_What to do_.
Return, unchanged, the lines of the rows below that begin with the line containing "elevation (m): 610" and go on through the line containing "collector number: 6793", including both of those lines.

_Data provided_.
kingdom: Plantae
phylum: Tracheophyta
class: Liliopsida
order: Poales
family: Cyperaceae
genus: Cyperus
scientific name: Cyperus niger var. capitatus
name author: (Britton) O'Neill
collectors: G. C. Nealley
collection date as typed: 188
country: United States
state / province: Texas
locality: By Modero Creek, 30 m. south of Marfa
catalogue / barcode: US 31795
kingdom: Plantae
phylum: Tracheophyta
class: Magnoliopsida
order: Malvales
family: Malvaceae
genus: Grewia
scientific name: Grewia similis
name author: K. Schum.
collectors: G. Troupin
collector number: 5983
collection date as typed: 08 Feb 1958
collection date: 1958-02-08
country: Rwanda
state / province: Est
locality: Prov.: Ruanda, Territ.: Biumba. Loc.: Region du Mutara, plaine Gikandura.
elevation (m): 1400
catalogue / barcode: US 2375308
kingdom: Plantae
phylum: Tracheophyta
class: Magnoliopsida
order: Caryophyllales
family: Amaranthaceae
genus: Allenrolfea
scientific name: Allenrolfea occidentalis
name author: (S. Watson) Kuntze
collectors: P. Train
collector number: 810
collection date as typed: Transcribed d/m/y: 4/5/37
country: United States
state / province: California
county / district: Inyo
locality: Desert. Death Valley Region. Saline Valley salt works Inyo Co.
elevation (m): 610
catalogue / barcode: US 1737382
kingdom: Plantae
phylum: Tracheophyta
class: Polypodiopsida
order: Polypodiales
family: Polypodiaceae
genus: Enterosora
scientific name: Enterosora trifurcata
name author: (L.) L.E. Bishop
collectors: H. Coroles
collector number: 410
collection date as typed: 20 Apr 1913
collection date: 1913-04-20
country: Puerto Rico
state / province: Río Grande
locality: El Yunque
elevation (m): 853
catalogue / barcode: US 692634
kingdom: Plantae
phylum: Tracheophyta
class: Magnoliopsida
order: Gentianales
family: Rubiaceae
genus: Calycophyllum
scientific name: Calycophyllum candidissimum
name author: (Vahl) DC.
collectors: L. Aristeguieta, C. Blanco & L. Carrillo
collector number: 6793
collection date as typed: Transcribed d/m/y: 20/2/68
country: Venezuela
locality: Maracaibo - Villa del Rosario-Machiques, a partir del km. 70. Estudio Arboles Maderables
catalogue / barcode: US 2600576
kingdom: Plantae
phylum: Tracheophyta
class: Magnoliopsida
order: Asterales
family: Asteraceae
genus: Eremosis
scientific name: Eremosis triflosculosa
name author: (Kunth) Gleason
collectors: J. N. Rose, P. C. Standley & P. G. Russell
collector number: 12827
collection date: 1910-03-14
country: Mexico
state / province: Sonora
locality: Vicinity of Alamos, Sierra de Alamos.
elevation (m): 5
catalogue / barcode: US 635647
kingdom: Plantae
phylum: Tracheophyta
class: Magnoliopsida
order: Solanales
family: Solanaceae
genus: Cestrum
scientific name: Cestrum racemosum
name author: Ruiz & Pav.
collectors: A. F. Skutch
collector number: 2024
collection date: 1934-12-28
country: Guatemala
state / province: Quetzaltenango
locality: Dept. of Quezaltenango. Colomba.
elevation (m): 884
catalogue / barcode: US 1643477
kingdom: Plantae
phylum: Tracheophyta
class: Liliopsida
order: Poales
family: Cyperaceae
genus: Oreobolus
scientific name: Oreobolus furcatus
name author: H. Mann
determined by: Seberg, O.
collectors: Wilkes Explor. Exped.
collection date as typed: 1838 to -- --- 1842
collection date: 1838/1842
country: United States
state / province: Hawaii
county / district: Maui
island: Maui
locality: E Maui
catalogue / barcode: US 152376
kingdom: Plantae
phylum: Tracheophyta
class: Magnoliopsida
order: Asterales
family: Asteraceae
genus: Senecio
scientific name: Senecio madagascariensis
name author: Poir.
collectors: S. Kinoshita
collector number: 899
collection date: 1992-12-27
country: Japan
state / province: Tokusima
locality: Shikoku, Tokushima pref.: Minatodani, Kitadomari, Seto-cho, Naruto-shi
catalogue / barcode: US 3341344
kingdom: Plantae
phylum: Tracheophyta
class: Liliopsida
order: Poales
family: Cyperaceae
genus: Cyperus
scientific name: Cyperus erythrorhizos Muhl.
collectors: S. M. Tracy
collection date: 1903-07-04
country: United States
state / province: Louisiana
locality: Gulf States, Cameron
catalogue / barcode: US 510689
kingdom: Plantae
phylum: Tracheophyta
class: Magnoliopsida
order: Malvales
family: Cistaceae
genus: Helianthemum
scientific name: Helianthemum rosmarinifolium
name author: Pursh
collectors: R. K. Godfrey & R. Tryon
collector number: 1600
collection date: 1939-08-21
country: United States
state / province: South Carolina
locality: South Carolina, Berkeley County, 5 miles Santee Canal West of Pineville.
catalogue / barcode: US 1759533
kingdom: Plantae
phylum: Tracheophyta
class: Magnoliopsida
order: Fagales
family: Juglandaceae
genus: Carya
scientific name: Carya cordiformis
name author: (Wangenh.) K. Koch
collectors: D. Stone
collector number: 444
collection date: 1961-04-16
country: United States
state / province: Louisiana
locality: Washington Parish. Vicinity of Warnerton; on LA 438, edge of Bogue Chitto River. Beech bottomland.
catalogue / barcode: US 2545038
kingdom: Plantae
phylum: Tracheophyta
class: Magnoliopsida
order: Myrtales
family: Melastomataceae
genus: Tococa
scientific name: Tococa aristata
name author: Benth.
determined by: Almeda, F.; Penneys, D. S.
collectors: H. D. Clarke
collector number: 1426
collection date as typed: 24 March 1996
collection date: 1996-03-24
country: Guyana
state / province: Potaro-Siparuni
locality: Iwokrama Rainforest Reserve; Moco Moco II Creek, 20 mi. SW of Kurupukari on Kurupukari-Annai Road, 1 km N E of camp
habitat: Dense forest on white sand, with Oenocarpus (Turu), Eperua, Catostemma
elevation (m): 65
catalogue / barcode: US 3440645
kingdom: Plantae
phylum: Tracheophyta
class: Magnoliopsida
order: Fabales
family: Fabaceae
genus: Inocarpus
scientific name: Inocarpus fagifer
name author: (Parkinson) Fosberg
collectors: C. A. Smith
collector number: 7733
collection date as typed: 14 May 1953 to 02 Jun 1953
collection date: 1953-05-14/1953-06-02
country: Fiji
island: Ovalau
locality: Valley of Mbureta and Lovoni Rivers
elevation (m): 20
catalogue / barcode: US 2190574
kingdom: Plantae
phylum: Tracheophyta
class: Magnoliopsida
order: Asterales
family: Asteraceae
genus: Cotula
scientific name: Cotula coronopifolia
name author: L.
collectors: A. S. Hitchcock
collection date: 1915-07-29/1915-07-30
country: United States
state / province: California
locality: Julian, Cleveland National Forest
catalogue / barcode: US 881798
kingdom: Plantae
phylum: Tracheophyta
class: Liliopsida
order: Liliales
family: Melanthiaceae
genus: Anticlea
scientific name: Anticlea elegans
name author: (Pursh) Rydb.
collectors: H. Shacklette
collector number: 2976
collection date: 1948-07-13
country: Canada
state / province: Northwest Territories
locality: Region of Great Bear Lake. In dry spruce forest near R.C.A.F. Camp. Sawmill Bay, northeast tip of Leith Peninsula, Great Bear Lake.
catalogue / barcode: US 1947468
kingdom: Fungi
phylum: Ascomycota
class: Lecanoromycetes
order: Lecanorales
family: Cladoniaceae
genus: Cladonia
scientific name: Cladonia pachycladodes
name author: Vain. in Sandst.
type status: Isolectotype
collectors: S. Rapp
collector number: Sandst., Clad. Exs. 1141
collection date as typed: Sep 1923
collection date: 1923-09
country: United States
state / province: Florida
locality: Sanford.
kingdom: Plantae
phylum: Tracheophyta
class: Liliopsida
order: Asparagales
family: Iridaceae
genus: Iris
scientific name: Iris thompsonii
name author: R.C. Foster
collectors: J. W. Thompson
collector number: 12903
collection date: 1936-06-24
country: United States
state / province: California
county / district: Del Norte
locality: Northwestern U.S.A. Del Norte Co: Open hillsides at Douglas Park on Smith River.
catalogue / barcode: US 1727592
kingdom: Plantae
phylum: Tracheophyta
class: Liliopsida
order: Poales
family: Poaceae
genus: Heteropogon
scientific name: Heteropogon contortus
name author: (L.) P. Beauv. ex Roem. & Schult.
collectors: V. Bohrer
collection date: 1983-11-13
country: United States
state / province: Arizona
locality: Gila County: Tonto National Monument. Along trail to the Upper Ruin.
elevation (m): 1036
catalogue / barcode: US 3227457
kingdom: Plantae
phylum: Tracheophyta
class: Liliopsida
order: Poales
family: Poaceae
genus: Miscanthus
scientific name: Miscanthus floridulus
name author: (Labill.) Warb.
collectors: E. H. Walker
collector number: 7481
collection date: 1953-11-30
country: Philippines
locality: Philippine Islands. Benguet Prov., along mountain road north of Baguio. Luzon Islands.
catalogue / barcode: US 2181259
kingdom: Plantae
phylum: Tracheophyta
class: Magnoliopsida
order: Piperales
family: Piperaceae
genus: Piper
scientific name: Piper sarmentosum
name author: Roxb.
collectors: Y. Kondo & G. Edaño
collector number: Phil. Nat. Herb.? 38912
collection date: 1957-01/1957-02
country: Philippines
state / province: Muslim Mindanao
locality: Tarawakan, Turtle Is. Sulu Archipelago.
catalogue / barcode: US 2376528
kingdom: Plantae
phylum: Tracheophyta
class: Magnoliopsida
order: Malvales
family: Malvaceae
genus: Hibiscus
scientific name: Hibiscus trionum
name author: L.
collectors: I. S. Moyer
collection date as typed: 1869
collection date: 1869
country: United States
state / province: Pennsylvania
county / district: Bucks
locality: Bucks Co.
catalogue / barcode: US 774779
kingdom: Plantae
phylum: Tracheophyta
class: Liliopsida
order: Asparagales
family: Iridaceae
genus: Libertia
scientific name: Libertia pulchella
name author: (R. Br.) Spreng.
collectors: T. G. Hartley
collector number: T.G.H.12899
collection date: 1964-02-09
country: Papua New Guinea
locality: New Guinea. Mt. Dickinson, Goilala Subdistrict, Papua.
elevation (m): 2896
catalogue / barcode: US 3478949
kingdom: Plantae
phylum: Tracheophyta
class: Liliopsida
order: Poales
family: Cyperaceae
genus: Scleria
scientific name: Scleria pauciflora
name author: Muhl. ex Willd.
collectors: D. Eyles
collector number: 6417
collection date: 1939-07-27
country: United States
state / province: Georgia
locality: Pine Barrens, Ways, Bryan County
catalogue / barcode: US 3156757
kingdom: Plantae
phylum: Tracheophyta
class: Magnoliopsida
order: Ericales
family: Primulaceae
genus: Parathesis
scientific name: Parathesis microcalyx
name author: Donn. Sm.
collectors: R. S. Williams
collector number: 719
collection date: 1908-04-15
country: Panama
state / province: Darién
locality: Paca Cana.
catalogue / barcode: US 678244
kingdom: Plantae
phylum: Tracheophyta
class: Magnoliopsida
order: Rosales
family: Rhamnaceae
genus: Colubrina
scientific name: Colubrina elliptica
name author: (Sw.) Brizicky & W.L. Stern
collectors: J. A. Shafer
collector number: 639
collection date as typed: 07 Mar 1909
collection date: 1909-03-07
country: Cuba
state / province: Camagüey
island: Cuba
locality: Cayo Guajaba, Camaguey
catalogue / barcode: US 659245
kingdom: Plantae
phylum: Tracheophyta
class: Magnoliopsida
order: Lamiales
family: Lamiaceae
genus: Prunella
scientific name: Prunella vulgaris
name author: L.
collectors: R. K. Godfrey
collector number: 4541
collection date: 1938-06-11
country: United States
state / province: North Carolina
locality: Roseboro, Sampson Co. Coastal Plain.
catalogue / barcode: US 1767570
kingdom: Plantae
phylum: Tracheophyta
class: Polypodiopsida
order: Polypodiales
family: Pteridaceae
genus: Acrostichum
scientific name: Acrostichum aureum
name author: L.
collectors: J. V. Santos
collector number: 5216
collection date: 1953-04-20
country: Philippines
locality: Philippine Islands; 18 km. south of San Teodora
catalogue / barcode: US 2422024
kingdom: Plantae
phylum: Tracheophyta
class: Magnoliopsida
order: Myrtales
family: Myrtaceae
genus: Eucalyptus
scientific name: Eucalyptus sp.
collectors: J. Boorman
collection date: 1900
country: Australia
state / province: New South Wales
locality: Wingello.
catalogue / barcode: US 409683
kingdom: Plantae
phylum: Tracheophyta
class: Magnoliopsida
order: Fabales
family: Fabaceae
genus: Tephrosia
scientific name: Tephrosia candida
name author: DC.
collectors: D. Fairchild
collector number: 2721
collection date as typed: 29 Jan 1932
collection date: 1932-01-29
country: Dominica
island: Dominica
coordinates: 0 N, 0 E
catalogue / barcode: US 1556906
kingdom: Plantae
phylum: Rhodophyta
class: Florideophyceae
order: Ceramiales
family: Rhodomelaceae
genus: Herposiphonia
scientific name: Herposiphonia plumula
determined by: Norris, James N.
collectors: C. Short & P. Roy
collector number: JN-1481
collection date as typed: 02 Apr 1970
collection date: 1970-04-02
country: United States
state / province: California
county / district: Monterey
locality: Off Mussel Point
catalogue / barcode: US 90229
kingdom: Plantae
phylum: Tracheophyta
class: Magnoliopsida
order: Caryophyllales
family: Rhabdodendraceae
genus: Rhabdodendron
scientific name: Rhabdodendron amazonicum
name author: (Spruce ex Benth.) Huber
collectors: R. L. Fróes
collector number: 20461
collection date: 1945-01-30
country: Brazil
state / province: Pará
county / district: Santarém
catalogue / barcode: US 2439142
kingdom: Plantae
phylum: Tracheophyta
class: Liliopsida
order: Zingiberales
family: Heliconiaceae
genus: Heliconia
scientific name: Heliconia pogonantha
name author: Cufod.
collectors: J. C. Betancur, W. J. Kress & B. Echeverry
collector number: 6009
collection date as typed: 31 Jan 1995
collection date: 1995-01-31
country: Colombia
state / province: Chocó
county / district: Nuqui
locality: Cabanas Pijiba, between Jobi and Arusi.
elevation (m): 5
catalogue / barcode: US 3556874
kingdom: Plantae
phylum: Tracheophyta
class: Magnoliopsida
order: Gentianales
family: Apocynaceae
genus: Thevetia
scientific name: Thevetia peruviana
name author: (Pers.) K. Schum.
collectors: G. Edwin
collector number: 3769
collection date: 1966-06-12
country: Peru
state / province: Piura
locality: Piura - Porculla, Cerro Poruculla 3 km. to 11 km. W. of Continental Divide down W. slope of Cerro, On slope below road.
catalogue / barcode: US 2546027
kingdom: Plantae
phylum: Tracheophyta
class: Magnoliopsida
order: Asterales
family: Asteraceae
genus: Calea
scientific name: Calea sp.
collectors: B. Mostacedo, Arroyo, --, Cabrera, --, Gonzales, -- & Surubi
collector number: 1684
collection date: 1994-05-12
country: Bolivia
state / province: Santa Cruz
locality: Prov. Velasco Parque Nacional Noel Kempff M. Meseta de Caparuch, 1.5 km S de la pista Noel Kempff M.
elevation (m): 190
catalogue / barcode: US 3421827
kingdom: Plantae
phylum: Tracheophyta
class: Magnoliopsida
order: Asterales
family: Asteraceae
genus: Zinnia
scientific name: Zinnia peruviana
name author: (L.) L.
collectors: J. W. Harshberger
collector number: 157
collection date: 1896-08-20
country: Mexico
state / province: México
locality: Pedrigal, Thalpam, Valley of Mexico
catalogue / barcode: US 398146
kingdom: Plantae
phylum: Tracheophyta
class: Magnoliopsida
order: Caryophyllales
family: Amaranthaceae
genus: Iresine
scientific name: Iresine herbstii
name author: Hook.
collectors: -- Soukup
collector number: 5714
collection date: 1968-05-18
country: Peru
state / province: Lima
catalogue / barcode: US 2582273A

_Answer_.
elevation (m): 610
catalogue / barcode: US 1737382
kingdom: Plantae
phylum: Tracheophyta
class: Polypodiopsida
order: Polypodiales
family: Polypodiaceae
genus: Enterosora
scientific name: Enterosora trifurcata
name author: (L.) L.E. Bishop
collectors: H. Coroles
collector number: 410
collection date as typed: 20 Apr 1913
collection date: 1913-04-20
country: Puerto Rico
state / province: Río Grande
locality: El Yunque
elevation (m): 853
catalogue / barcode: US 692634
kingdom: Plantae
phylum: Tracheophyta
class: Magnoliopsida
order: Gentianales
family: Rubiaceae
genus: Calycophyllum
scientific name: Calycophyllum candidissimum
name author: (Vahl) DC.
collectors: L. Aristeguieta, C. Blanco & L. Carrillo
collector number: 6793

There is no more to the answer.